P.daVila: Vivemos em uma sociedade em que é comum as separações e a desarmonia familiar. De que forma a Constelações Familiares Sistêmicas organiza este processo?

S.T.: A questão não é comportamental: não é preciso voltar ao tempo do casamento até o fim da vida, mas é preciso aceitar com honestidade a separação, e haver respeito entre as partes que se separaram. Nas constelações, percebemos que quando as Ordens são restabelecidas, o amor flui de novo, e as pessoas modificam a sua forma de ver a família, ver a si mesmas e ver a vida em geral. Estão centradas, inteiras, completas. Quando os casamentos são feitos e desfeitos, geralmente as crianças sofrem com isso, porque não sabem mais a quem pertencem, ou ficam no jogo entre o pai e a mãe, quem está certo ou errado… A pergunta é: a quem elas pertecem? A resposta para a criança é muito importante. Ela tem pai e tem mãe, e sempre terá, mesmo que os pais se separem! A criança sempre quer ver os pais juntos, mas a separação dos pais não é problema! O que importa é a forma como as pessoas se separam e como transmitem o processo para os filhos. Este assunto é dos pais, não dos filhos. Eles continuam sendo pai e mãe. Caso contrário, sistemicamente o filho ou filha terá a tendência de ocupar o lugar do pai ou da mãe ou ainda se sentir culpado pela separação deles. A criança foi concebida pelo amor que os pais tiveram um dia e este amor se perpetua nos filhos – mesmo com os pais separados! A Constelação Sistêmica trabalha a estrutura familiar, mostra que as crianças devem estar no lugar de filhos em todo o processo de separação, em vez de receber uma responsabilidade que é dos pais. Pegar a responsabilidade do outro é um dos emaranhamentos que causam problemas, no futuro.
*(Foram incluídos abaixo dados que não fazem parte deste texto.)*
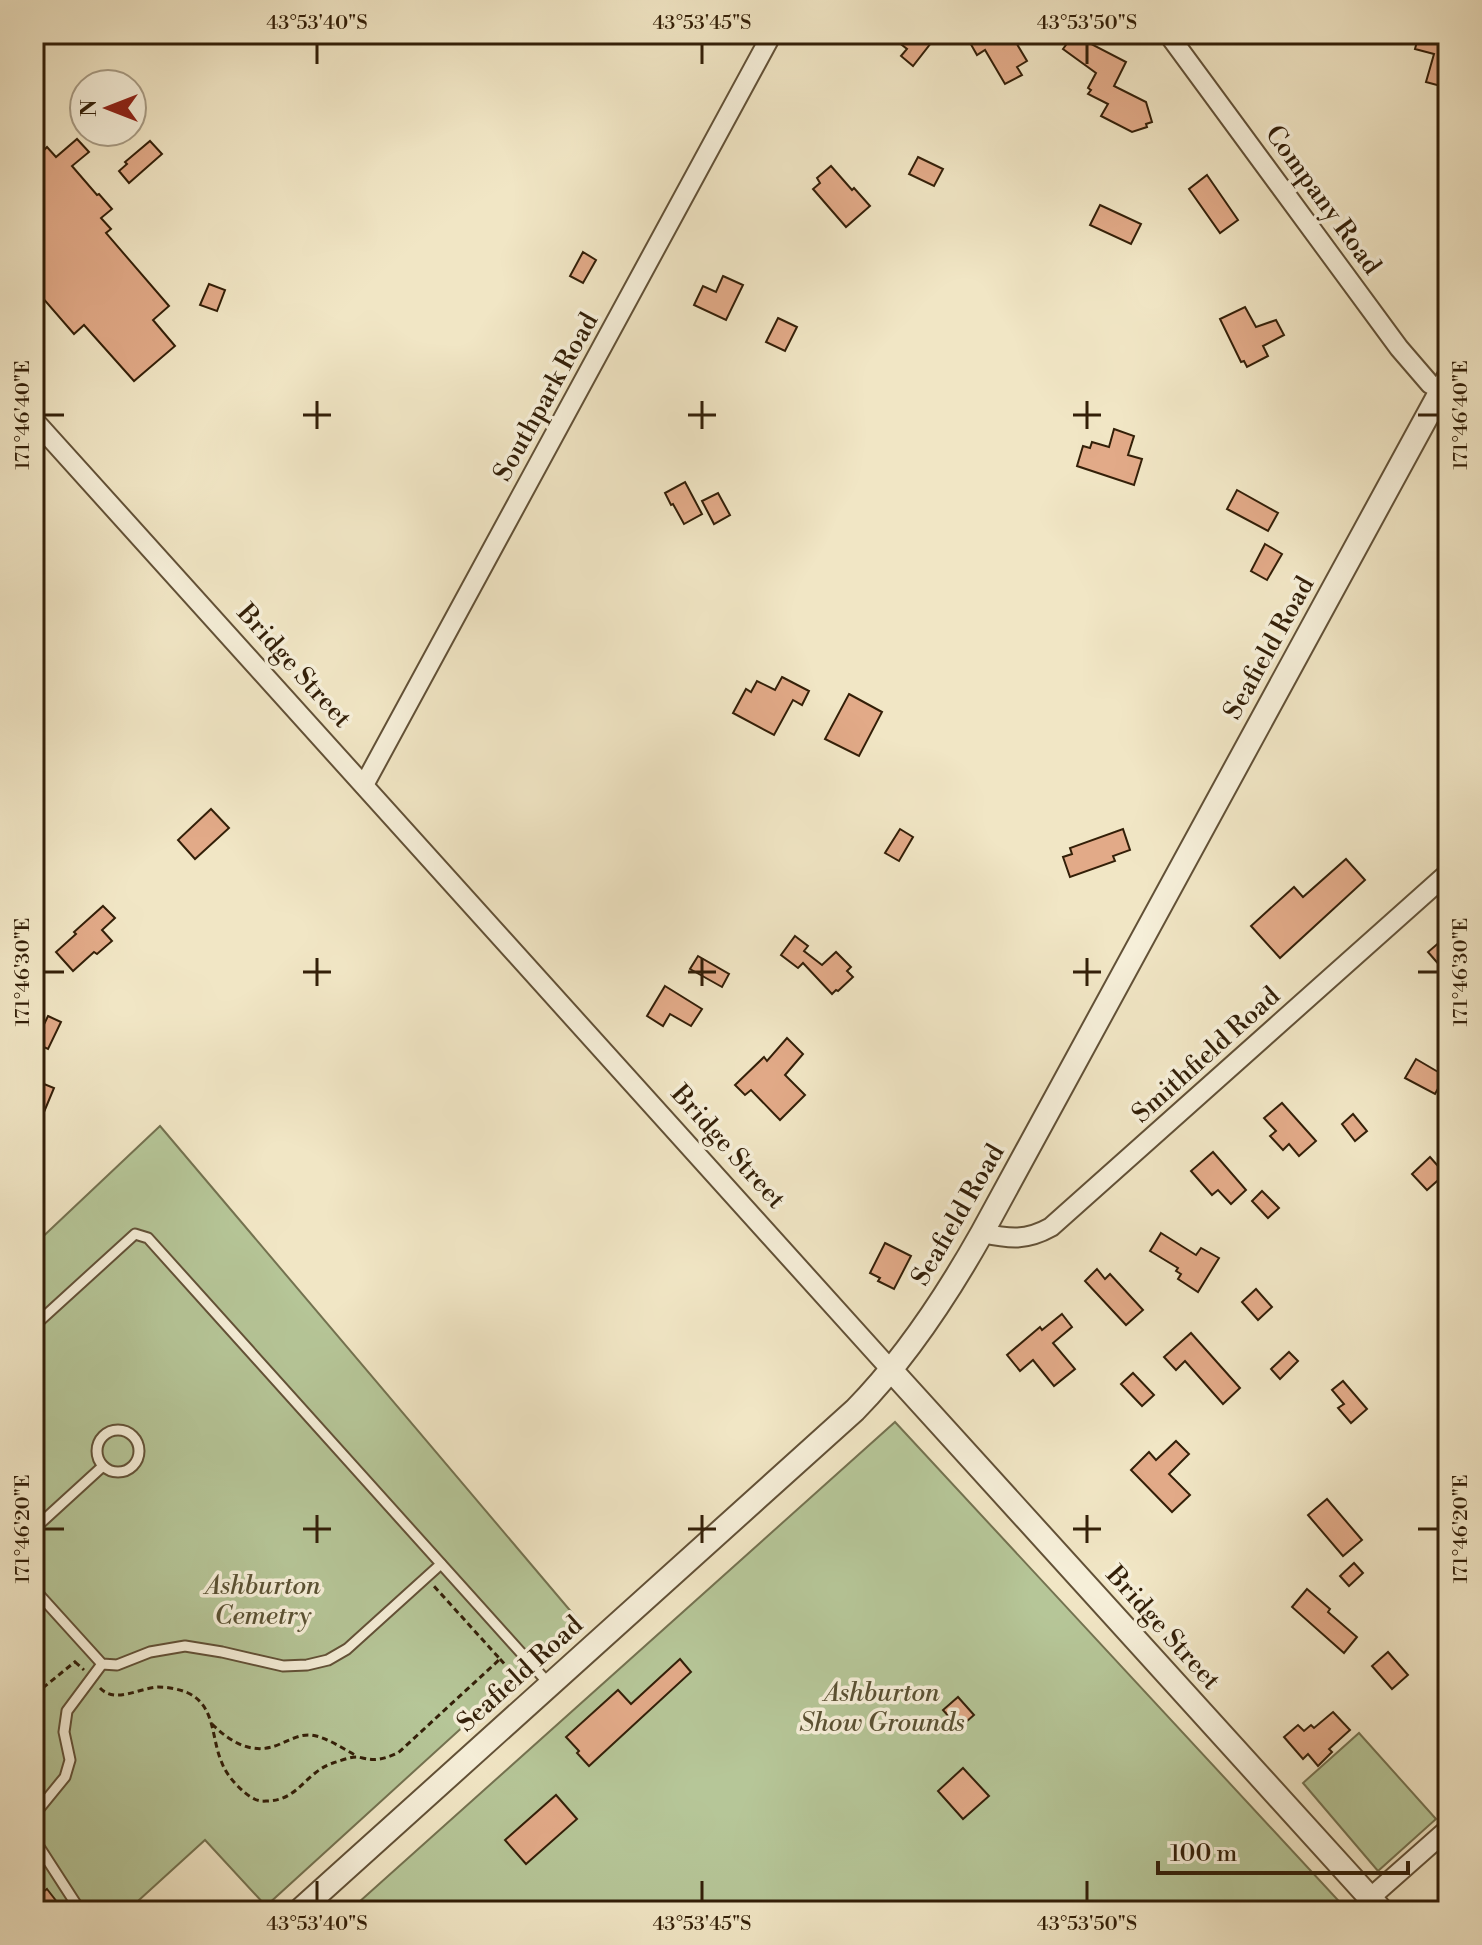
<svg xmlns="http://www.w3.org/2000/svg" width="1482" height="1945" viewBox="0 0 1482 1945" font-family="'Libre Bodoni',serif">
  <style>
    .green { fill: #b6c698; stroke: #747250; stroke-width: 2 }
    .building { fill: #e2aa88; stroke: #331f08; stroke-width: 2 }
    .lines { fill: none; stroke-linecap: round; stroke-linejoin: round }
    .service-casing { stroke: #625137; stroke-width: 13 }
    .minor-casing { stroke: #625137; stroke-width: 22 }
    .tertiary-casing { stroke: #625137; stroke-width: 26 }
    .path { stroke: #331f08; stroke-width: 3; stroke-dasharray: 6 4; stroke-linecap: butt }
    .service { stroke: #f6efd9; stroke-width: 9 }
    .minor { stroke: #f6efd9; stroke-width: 18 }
    .tertiary { stroke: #f6efd9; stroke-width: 22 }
    .ticks { fill: none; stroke: #331f08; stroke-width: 3 }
    .labels { text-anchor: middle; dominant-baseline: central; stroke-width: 7; stroke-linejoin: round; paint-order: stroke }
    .street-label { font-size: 26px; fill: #331f08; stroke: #f6efd9 }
    .park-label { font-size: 26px; font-style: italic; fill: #5a5133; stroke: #f6efd9 }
    .neatline { fill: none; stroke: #331f08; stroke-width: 3 }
    .ticks-label { font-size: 20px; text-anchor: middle; fill: #331f08 }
  </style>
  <rect width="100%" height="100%" fill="#f1e6c5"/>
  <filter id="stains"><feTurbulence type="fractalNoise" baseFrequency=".0025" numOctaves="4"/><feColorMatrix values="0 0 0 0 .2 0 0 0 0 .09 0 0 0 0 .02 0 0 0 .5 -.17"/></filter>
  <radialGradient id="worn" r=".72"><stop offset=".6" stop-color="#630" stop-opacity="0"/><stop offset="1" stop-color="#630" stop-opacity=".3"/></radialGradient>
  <!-- green -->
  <g class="green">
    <polygon points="160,1126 579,1621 266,1906 205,1840 127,1911 34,1911 34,1245"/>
    <polygon points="895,1422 1348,1911 349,1911"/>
    <polygon points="1359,1733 1436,1819 1378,1871 1303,1783"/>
  </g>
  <!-- building -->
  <g class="building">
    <polygon points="888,34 938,34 913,66 901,56 907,49"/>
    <polygon points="982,34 1011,34 1027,61 1017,67 1022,75 1005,84 985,50 977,55 969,41"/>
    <polygon points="1074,34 1098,34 1091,44 1126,62 1114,86 1146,102 1152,122 1146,124 1147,127 1132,132 1101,116 1108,104 1088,94 1091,90 1088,88 1096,73 1063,49"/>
    <polygon points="1419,34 1438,34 1448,37 1448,88 1426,82 1434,54 1415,49"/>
    <polygon points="34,139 44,150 47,147 56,157 77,139 89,152 72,166 97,195 99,194 112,209 101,218 111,229 106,233 169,306 153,320 175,346 134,381 84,325 74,334 34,288"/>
    <polygon points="150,141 162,154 129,183 119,171 127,164 125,162"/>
    <polygon points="918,157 943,169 934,186 909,174"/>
    <polygon points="831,166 852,190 854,188 870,206 846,227 813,189 820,183 817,178"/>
    <polygon points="1207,175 1238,220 1220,233 1189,189"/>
    <polygon points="1100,205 1141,224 1131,244 1090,225"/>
    <polygon points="583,252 596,260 583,283 570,276"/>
    <polygon points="723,276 743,285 726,320 694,305 703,286 716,292"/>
    <polygon points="209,284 225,290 217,311 200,305"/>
    <polygon points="1245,307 1256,327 1276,320 1284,335 1263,346 1268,356 1247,367 1244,361 1241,362 1220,319"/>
    <polygon points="778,318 797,327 785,351 766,342"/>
    <polygon points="1114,429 1134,436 1128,455 1142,459 1134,485 1077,466 1083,446 1090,448 1092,442 1109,447"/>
    <polygon points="685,482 702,514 684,524 673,504 671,505 665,493"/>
    <polygon points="1237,490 1278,513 1268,531 1227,509"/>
    <polygon points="718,493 730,515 714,524 702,501"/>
    <polygon points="1265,544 1282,554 1267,580 1251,571"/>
    <polygon points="782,677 809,691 802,705 793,700 774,735 733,713 746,689 751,692 757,681 775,690"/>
    <polygon points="849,694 882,712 859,756 825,739"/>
    <polygon points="211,809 229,828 195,859 178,840"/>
    <polygon points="900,829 913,837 899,861 885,853"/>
    <polygon points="1123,829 1130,850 1113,856 1115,861 1070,877 1063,857 1072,854 1070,848"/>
    <polygon points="1346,859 1365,880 1280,958 1251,926 1294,887 1303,897"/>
    <polygon points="103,906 115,918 102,930 112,941 97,954 94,952 73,971 56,952 76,934 74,932"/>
    <polygon points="1448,935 1448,975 1428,952"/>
    <polygon points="795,936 808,946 804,951 822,965 836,952 851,967 847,971 853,977 838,991 836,990 832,994 803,963 798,968 781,955"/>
    <polygon points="698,956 729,974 722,987 690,969"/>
    <polygon points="665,986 702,1009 691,1026 670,1014 663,1026 647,1016"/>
    <polygon points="48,1016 61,1022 48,1049 35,1043"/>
    <polygon points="787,1038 803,1054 785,1075 805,1095 780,1120 751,1090 745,1095 735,1085 764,1057 767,1061"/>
    <polygon points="1416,1059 1445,1076 1435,1094 1405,1078"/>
    <polygon points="39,1082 54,1088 34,1136 34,1094"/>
    <polygon points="1282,1103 1316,1141 1299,1156 1289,1144 1283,1150 1270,1136 1276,1131 1264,1118"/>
    <polygon points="1353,1114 1367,1131 1355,1141 1342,1124"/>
    <polygon points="1213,1152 1246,1190 1231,1204 1218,1190 1212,1195 1191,1171"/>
    <polygon points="1430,1157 1445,1174 1427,1190 1412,1174"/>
    <polygon points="1262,1191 1279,1208 1268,1218 1252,1201"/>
    <polygon points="1161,1233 1196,1255 1201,1248 1219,1258 1198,1292 1178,1279 1181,1274 1176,1271 1178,1268 1150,1251"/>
    <polygon points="885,1243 911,1256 894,1289 878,1281 880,1278 870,1273"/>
    <polygon points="1097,1269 1105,1279 1110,1274 1143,1310 1126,1325 1085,1281"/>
    <polygon points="1256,1289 1272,1307 1258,1320 1242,1302"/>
    <polygon points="1062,1314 1072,1327 1053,1343 1075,1369 1054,1386 1033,1360 1020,1371 1007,1355 1040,1327 1042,1330"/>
    <polygon points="1191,1333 1240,1388 1223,1404 1185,1361 1176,1370 1164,1357"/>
    <polygon points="1289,1352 1298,1361 1280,1379 1271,1369"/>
    <polygon points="1133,1373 1154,1395 1142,1406 1121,1384"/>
    <polygon points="1343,1381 1367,1409 1351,1423 1338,1408 1344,1404 1332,1390"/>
    <polygon points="1176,1441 1189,1454 1169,1474 1190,1495 1172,1512 1131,1470 1149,1452 1156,1460"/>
    <polygon points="1327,1499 1362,1540 1343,1556 1308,1515"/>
    <polygon points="1354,1563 1363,1573 1349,1586 1340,1576"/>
    <polygon points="1307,1589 1330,1609 1328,1612 1357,1637 1344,1653 1292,1607"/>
    <polygon points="1388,1652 1408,1675 1392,1689 1372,1666"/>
    <polygon points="680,1659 691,1672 589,1766 577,1753 579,1751 566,1737 618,1690 631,1704"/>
    <polygon points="958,1697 974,1715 959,1728 943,1710"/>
    <polygon points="1333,1712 1350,1730 1329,1749 1332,1752 1318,1766 1308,1754 1303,1759 1284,1737 1298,1725 1304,1731 1311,1725 1314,1728"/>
    <polygon points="963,1768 989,1796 963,1819 938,1791"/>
    <polygon points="556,1795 577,1819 526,1864 505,1840"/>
    <polygon points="47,1889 64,1911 34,1911 34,1899"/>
  </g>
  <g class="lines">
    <defs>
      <g id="service">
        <polyline points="34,1326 135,1234 148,1238 550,1685"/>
        <circle cx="118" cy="1451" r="21"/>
        <polyline points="34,1529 103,1466"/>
        <polyline points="34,1589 102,1664 117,1665 150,1652 185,1646 222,1652 283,1666 307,1665 328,1660 347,1649 441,1564"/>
        <polyline points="34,1815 65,1777 70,1760 64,1732 67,1711 102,1664"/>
        <polyline points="34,1839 76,1904 79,1911"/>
      </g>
      <g id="minor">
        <polyline points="1168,34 1399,348 1430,384 1442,390"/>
        <polyline points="34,420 891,1370"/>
        <polyline points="364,785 772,34"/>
        <path d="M982,1233C1010,1239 1026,1241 1051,1227L1448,873"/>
        <polyline points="1370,1898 1448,1829"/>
      </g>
      <g id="tertiary">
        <polyline points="891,1370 1382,1911"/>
        <path d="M299,1911L855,1410C906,1358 946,1297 982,1233L1448,378"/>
      </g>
    </defs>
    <!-- service casing -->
    <use href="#service" class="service-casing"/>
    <!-- minor casing -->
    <use href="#minor" class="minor-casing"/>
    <!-- tertiary casing -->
    <use href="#tertiary" class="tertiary-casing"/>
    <!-- path -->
    <g class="path">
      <polyline points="500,1659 522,1683"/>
      <polyline points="75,1662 84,1670"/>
      <path d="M100,1688C115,1704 139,1688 158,1687C168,1687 179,1689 188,1693C216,1706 211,1739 222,1763C226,1774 235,1784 244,1792C250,1797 257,1802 266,1801C299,1801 304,1773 333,1763C340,1761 349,1757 357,1757C360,1757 365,1759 368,1759C379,1761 388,1757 398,1753L500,1659L433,1585"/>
      <polyline points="34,1692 39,1691 76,1661"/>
      <path d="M212,1724C231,1743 254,1756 280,1744C290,1740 300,1734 311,1735C327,1737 343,1749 357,1756"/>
    </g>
    <!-- service -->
    <use href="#service" class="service"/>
    <!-- minor -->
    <use href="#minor" class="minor"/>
    <!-- tertiary -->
    <use href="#tertiary" class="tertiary"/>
  </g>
  <!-- ticks -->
  <path class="ticks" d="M317,44V64M702,44V64M1087,44V64M317,401V429M702,401V429M1087,401V429M44,415H64M303,415H331M688,415H716M1073,415H1101M1418,415H1438M317,958V986M702,958V986M1087,958V986M44,972H64M303,972H331M688,972H716M1073,972H1101M1418,972H1438M317,1515V1543M702,1515V1543M1087,1515V1543M44,1529H64M303,1529H331M688,1529H716M1073,1529H1101M1418,1529H1438M317,1881V1901M702,1881V1901M1087,1881V1901"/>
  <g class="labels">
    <!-- street labels -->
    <g class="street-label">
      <text transform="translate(1323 200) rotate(54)">Company Road</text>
      <text transform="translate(546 397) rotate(-61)">Southpark Road</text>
      <text transform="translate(1269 648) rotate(-61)">Seafield Road</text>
      <text transform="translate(294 666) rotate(48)">Bridge Street</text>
      <text transform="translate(1206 1055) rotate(-42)">Smithfield Road</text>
      <text transform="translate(728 1147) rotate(48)">Bridge Street</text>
      <text transform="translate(958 1215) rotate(-60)">Seafield Road</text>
      <text transform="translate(1163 1628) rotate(48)">Bridge Street</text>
      <text transform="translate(520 1674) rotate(-42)">Seafield Road</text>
    </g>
    <!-- park labels -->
    <g class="park-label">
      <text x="263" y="1586">Ashburton<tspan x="263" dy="30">Cemetry</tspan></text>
      <text x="882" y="1693">Ashburton<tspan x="882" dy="30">Show Grounds</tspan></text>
    </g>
  </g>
  <!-- margin -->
  <rect width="1482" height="1945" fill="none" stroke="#f1e6c5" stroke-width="88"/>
  <!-- north arrow -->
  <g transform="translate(108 108) rotate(270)"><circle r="38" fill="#f6efd9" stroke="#a89c85" stroke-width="2"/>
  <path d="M0-6L14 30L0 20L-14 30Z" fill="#8f2418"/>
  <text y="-12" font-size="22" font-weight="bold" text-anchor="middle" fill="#331f08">N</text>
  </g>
  <!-- scale -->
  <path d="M1158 1861v12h250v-12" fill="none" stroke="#331f08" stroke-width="4"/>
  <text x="1170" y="1861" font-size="24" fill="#331f08" stroke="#f6efd9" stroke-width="6" paint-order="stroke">100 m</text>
  <rect x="44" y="44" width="1394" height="1857" class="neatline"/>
  <g class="ticks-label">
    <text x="317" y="29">43°53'40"S</text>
    <text x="702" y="29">43°53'45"S</text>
    <text x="1087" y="29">43°53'50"S</text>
    <text transform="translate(1460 415) rotate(-90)" y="7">171°46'40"E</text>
    <text transform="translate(22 415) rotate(-90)" y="7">171°46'40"E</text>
    <text transform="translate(1460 972) rotate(-90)" y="7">171°46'30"E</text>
    <text transform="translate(22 972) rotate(-90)" y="7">171°46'30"E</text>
    <text transform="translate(1460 1529) rotate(-90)" y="7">171°46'20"E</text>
    <text transform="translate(22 1529) rotate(-90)" y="7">171°46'20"E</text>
    <text x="317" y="1930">43°53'40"S</text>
    <text x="702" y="1930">43°53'45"S</text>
    <text x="1087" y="1930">43°53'50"S</text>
  </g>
  <rect width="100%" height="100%" filter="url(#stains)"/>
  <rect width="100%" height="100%" fill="url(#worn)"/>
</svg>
A.A.P: As constelações sistêmicas mostram a necessidade de uma maturidade emocional da sociedade. Desde os grupos familiares, passando pelos grupos profissionais, empresas, cidades, países… Estamos todos interligados a um sistema que influencia e é influenciado por nós. Hellinger diz que nós não somos uma “alma”, somos a “Alma”. O equilíbrio desta grande alma depende do equilíbrio individual de cada um. E para isso é necessário uma aceitação profunda das coisas como elas são. Aceitar os pais, a si mesmo, os acontecimentos familiares, os erros e acertos, os traumas e dor… Como também a alegria e a vida! Aceitar as diferenças, as verdades que divergem da nossa opinião. Qualquer coisa, em qualquer sistema, que excluímos ou escondemos, acaba se manifestando mais tarde dentro do mesmo sistema. Seja dentro do pequeno núcleo social, seja num nível maior e mais abrangente. Assim funcionam as Ordens de Amor.